Top of Excerpted passage

Viewing Angle & Color Temperature Offset

LCD monitors are usually advertised as having a viewing angle of somewhere between 140 and 165 degrees. This means that you can still see what's on the display if you are looking at it at 70 to 83 degrees from the side. However, most of the time, you will be sitting roughly straight in front of the screen, which means that you are looking at 0 degrees to the center of the screen and, at most, 45 degrees to the sides. Compared to the advertised viewing angle, it is much more relevant that the display does not change brightness or color in the corners. 


Above, a 0% view angle, we look directly at the screen. Below, the viewing angle at sharper horizontally positioned camera angles.


At an angle of almost 40 degrees here's where TN panels normally run into issues, IPS is much better in this respect. Well, that and overall display quality.



Photos absolutely blow to show the effect properly, however trust me when I say that IPS is much better opposed to TN in this particular matter. Also, when you look at brightness and discoloration alongside the viewing angle then that will tell you something about the image quality when you are not looking straight at the screen. TN screens would show discoloration to some degree where IPS and VA screens are less sensitive to that. It's a relative and fairly subjective thing though, as I assume you'll be sitting directly in front of your monitor.

Temperature offset to 6500K

(Lower = better)

With a simple colorimeter we can check out the color temperature values with the monitor at default settings. We approach color precision in a simple to understand and explain method, this test is simple. We look at how close the screen is to a color temperature of 6500 Kelvin based on a sRGB color space. This test is done at default monitor settings, the ASUS screen however has many presets you can choose from and some very specific RGB color control. The sky is the limit.

Bottom of Excerpted passage

## Task directions
From the passage on viewing angle and color temperature, extract the stretch from "Above, a 0%" through "of your monitor." and reproduce it verbatim.

Top of Supplied material

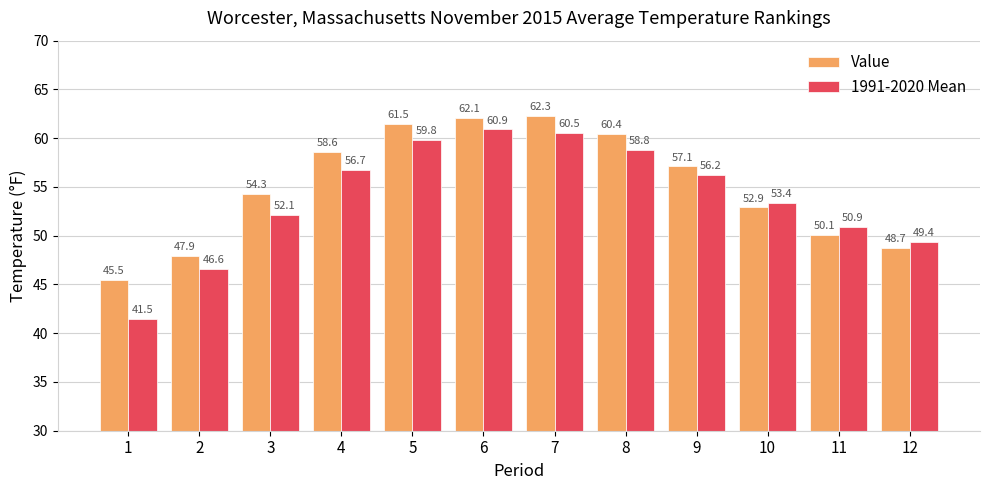

Is it true that Value equals 79.0 at 8?

False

Bottom of Supplied material

## Answer box
Above, a 0% view angle, we look directly at the screen. Below, the viewing angle at sharper horizontally positioned camera angles.


At an angle of almost 40 degrees here's where TN panels normally run into issues, IPS is much better in this respect. Well, that and overall display quality.



Photos absolutely blow to show the effect properly, however trust me when I say that IPS is much better opposed to TN in this particular matter. Also, when you look at brightness and discoloration alongside the viewing angle then that will tell you something about the image quality when you are not looking straight at the screen. TN screens would show discoloration to some degree where IPS and VA screens are less sensitive to that. It's a relative and fairly subjective thing though, as I assume you'll be sitting directly in front of your monitor.